DIRECTIVE:
Somewhere below is a line with "ASBIS: Szacunkowe miesięczne" and, later, a line with "GRENEVIA: Spółka kupiła"; repeat those two lines and all the lines between them, exactly as they are.

Data items
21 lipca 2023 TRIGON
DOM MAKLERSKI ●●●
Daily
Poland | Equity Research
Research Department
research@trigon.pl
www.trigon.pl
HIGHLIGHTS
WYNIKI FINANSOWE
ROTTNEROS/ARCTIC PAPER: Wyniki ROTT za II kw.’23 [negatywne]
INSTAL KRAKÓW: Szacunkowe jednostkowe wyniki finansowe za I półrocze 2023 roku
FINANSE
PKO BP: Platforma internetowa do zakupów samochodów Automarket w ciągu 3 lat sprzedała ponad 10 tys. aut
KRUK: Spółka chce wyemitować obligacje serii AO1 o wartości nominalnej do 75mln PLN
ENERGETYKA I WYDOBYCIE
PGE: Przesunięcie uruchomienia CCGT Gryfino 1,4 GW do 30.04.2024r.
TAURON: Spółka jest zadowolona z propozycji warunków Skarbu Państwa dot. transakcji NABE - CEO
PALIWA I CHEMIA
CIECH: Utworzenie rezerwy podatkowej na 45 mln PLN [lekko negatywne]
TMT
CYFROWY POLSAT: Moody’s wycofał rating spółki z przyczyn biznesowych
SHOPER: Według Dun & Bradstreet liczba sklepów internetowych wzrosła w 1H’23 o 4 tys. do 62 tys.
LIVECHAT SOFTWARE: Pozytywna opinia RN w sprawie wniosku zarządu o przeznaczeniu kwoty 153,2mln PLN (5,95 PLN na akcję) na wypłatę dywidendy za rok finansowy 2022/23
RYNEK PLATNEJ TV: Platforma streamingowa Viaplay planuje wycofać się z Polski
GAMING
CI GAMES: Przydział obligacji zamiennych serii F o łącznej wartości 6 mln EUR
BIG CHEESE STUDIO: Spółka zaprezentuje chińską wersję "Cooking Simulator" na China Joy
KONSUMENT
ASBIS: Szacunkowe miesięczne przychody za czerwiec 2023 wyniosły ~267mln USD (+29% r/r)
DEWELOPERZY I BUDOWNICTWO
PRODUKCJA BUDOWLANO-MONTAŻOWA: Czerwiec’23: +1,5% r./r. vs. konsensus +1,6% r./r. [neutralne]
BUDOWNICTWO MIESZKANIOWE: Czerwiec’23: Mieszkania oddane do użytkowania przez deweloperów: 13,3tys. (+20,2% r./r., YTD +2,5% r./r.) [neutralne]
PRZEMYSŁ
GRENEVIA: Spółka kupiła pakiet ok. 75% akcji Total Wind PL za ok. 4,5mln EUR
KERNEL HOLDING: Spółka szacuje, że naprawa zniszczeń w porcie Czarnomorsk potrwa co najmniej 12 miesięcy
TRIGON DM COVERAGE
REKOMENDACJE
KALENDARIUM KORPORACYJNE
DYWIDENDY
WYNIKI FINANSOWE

RESULT OF THE EXERCISE:
ASBIS: Szacunkowe miesięczne przychody za czerwiec 2023 wyniosły ~267mln USD (+29% r/r)
DEWELOPERZY I BUDOWNICTWO
PRODUKCJA BUDOWLANO-MONTAŻOWA: Czerwiec’23: +1,5% r./r. vs. konsensus +1,6% r./r. [neutralne]
BUDOWNICTWO MIESZKANIOWE: Czerwiec’23: Mieszkania oddane do użytkowania przez deweloperów: 13,3tys. (+20,2% r./r., YTD +2,5% r./r.) [neutralne]
PRZEMYSŁ
GRENEVIA: Spółka kupiła pakiet ok. 75% akcji Total Wind PL za ok. 4,5mln EUR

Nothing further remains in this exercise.